EXTRACT TO READ:

== Segment start ==

1. Introduction

The Nintendo Artificial Neural Network System⋆

Carmine Guida

Lauren Demaio

0 0 Pace University , One Pace Plaza, New York, NY 10038 , USA

2025

Artificial Neural Networks (ANN) are used in a variety of machine learning tasks such as image classification and pattern recognition. Training ANN models on large datasets can be time consuming and require specialized hardware and processing power. Often, the training is performed on powerful systems, and the resultant final trained network can be utilized on small computers and mobile devices to perform tasks instantly. The Nintendo Entertainment System (NES) was released in 1985 and featured a 1.79 MHz CPU and 2 KB of RAM. The original program code for games for the NES fit within 32 KB of ROM on cartridges. In this work, we create an ANN and train it using the EMNIST hand-drawn digit dataset on a desktop computer. This ANN is then ported to the NES utilizing assembly language. The program code and pretrained weights are stored to a game cartridge fitting within the bounds of 32 KB. Additionally, a user interface is provided for drawing and loading test samples and executing the ANN classification of hand drawn digits on a physical NES device from 40 years ago.

eol>artificial neural network machine learning image processing retro hardware 1

1. Introduction

Artificial Neural Networks (ANN) are a part of Machine Learning (ML) and are used for several different kinds of tasks such as classification and segmentation [1] as well as prediction [2]. The applications of ANN are numerous and are often used to solve problems in a wide range of fields including science, finance, engineering, agriculture, education, and energy [3].

A simple architecture for an ANN may involve three layers known as the input, hidden, and output layers [4], though more advanced ANNs like those in Deep Learning (DL) will have several different layers [5]. These layers contain nodes with connections from previous layers, a bias and weights. Data will feed forward through the network producing an output. The learning process involves updating these weights. One of the most common algorithms for this is known as backpropagation [6].

ANNs typically use the IEEE-754 single or double-precision floating-point format [7]. To perform the math required, devices must have a floating-point unit (FPU) along with the usual CPU. Originally used for 2D and 3D graphics acceleration for games, Graphics Processing Units (GPU) are now commonly used for machine learning [8]. In 2015 Google introduced the Tensor Processing Unit (TPU) to increase performance for neural networks and use less power than GPUs [9].

The Nintendo Entertainment System (NES) was originally released in North America in 1985 [10]. The NES featured a Ricoh 2A03 chip that was based on the 8-bit 6502 processor operating at 1.79 MHz [11]. The NES also had only 2 KB of RAM available. The program (game) code is stored within ROM chips on the game cartridges. The original Super Mario Bros. fit within an original restriction of 32 KB of program ROM space [12] before the later creation of memory mapper chips.

== Segment end ==

INFORMATION SUPPLIED:
== Segment start ==

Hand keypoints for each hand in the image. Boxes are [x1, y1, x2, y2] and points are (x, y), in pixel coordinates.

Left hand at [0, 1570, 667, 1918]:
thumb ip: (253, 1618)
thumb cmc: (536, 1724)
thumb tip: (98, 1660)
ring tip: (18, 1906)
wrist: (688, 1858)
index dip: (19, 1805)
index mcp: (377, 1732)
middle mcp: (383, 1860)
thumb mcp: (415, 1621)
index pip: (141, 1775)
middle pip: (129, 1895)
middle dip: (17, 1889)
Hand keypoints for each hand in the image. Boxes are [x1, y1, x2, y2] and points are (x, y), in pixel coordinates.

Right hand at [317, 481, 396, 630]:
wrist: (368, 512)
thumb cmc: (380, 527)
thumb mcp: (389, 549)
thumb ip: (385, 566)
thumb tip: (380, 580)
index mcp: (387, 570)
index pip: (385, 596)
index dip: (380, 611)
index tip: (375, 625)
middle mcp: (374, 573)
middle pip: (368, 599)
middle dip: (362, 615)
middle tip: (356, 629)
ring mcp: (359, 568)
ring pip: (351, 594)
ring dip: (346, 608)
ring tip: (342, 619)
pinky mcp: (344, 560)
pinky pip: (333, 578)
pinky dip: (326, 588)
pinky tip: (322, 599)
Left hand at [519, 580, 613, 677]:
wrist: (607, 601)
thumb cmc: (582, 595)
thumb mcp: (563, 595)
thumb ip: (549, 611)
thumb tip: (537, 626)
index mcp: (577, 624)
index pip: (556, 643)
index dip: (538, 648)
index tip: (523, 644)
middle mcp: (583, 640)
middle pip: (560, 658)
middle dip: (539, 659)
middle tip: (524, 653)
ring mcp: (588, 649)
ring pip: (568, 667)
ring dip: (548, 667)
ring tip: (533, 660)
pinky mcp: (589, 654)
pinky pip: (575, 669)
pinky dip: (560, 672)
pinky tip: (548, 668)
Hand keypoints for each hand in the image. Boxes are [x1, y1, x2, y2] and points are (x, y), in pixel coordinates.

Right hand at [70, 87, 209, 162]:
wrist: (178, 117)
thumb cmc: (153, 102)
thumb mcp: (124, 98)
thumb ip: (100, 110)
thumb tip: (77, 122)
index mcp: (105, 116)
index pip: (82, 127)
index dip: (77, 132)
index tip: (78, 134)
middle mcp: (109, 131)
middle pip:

== Segment end ==
== Segment start ==

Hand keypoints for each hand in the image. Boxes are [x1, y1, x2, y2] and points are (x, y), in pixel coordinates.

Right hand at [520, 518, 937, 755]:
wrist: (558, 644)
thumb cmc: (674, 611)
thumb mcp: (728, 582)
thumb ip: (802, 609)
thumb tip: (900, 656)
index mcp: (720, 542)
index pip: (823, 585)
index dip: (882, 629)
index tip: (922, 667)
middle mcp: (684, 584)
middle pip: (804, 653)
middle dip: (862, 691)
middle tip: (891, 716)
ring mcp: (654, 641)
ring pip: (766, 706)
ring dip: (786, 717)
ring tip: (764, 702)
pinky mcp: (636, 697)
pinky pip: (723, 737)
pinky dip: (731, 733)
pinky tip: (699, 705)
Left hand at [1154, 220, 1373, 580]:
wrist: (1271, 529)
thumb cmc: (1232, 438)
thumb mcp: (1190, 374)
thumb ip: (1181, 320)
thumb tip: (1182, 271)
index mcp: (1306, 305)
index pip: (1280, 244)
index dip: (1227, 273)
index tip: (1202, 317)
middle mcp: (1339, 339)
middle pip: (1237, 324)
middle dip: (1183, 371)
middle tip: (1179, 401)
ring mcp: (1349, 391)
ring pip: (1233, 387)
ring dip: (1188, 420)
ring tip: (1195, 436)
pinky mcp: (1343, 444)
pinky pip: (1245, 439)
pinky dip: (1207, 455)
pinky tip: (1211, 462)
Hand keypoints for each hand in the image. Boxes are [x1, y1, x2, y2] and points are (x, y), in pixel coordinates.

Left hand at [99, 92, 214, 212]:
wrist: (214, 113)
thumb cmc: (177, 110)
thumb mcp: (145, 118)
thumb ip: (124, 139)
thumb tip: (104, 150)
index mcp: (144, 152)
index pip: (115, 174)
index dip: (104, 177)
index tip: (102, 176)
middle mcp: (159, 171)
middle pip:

== Segment end ==
== Segment start ==

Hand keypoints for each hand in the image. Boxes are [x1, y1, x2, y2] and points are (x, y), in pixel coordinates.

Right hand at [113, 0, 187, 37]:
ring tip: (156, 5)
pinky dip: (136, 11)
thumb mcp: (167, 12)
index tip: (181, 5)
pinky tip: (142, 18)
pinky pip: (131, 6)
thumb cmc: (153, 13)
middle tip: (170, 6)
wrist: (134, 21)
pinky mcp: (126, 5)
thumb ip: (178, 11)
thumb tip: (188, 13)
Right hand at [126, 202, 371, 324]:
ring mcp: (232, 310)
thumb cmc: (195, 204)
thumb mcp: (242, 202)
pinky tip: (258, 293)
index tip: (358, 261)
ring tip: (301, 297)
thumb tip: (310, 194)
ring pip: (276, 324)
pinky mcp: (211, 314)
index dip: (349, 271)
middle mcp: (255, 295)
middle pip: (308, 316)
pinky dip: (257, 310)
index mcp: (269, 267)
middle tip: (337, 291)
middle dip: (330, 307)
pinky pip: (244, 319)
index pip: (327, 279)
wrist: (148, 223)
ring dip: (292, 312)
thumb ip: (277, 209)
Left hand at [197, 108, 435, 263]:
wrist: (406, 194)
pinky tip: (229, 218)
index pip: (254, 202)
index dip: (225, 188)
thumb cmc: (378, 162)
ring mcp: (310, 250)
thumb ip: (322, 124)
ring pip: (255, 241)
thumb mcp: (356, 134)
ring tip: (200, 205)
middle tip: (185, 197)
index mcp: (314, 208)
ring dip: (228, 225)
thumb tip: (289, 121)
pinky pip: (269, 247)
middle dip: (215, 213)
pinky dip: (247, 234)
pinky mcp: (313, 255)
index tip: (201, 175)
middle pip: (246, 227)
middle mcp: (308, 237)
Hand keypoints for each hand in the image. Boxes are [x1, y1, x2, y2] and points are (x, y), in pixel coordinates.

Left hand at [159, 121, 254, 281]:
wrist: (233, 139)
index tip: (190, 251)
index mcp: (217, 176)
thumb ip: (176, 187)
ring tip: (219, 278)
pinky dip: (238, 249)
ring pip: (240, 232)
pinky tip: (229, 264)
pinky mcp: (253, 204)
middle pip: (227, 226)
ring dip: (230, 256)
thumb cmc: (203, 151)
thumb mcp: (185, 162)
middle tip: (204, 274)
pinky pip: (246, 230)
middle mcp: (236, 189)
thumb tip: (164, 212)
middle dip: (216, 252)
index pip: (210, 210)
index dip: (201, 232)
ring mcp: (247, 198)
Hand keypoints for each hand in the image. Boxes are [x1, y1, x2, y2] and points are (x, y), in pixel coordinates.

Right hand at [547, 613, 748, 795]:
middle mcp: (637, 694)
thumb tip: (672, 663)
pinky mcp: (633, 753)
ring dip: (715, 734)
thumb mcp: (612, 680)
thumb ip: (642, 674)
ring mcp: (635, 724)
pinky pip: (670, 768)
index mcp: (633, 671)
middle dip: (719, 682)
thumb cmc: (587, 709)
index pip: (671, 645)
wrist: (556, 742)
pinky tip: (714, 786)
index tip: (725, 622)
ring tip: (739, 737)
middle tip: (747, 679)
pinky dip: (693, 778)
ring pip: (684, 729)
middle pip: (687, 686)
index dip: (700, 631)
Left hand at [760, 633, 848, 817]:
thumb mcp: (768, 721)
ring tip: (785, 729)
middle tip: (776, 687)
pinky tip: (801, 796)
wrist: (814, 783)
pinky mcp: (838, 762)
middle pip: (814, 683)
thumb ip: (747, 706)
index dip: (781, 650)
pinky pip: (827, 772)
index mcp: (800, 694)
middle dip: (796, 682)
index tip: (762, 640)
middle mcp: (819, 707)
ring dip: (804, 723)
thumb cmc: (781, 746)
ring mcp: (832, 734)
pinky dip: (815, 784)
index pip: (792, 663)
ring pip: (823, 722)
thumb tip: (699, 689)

== Segment end ==

QUESTIONS:
(1) Answer these questions about the paper on running a neural network on the NES:
(a) At what clock speed did the NES processor operate?
(b) In what year did Google introduce the Tensor Processing Unit?
(c) Which dataset was used to train the ANN on a desktop computer?
(2) Carry on the paper on running a neural network on the NES from where it stops.
The entries play no part in what comes next.

RESULTS IN ORDER:
(1)
(a) 1.79 MHz
(b) 2015
(c) The EMNIST hand-drawn digit dataset

(2)
In this experimental work, we demonstrate that an ANN is capable of running even with severe hardware constraints. We created a simple ANN in the C programming language and trained it on a dataset of small images on a modern computer. The program code for the ANN is ported to 6502 assembly language and includes the pretrained weights from the ANN model. By reducing dimensionality of the images and using a small number of hidden nodes we were able to fit within the 32 KB limit. The program code is placed onto a specialized game cartridge and loaded into the physical NES hardware. We also developed a user interface (UI) which allows the user to draw images as well as load sample dataset images using the NES gamepad. Pressing START executes the ANN and displays its classification of the image.

2. Materials and Methods

2.1.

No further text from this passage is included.